Pull out every line in the items below that contains the string "Model", matching case exactly.
(Source material begins)
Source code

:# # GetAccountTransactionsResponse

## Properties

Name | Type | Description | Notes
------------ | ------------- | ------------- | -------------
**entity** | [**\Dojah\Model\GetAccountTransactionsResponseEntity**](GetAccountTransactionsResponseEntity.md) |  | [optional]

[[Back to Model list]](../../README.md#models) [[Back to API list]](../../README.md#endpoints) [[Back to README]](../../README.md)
(Source material ends)
| Finished task |
**entity** | [**\Dojah\Model\GetAccountTransactionsResponseEntity**](GetAccountTransactionsResponseEntity.md) |  | [optional]
[[Back to Model list]](../../README.md#models) [[Back to API list]](../../README.md#endpoints) [[Back to README]](../../README.md)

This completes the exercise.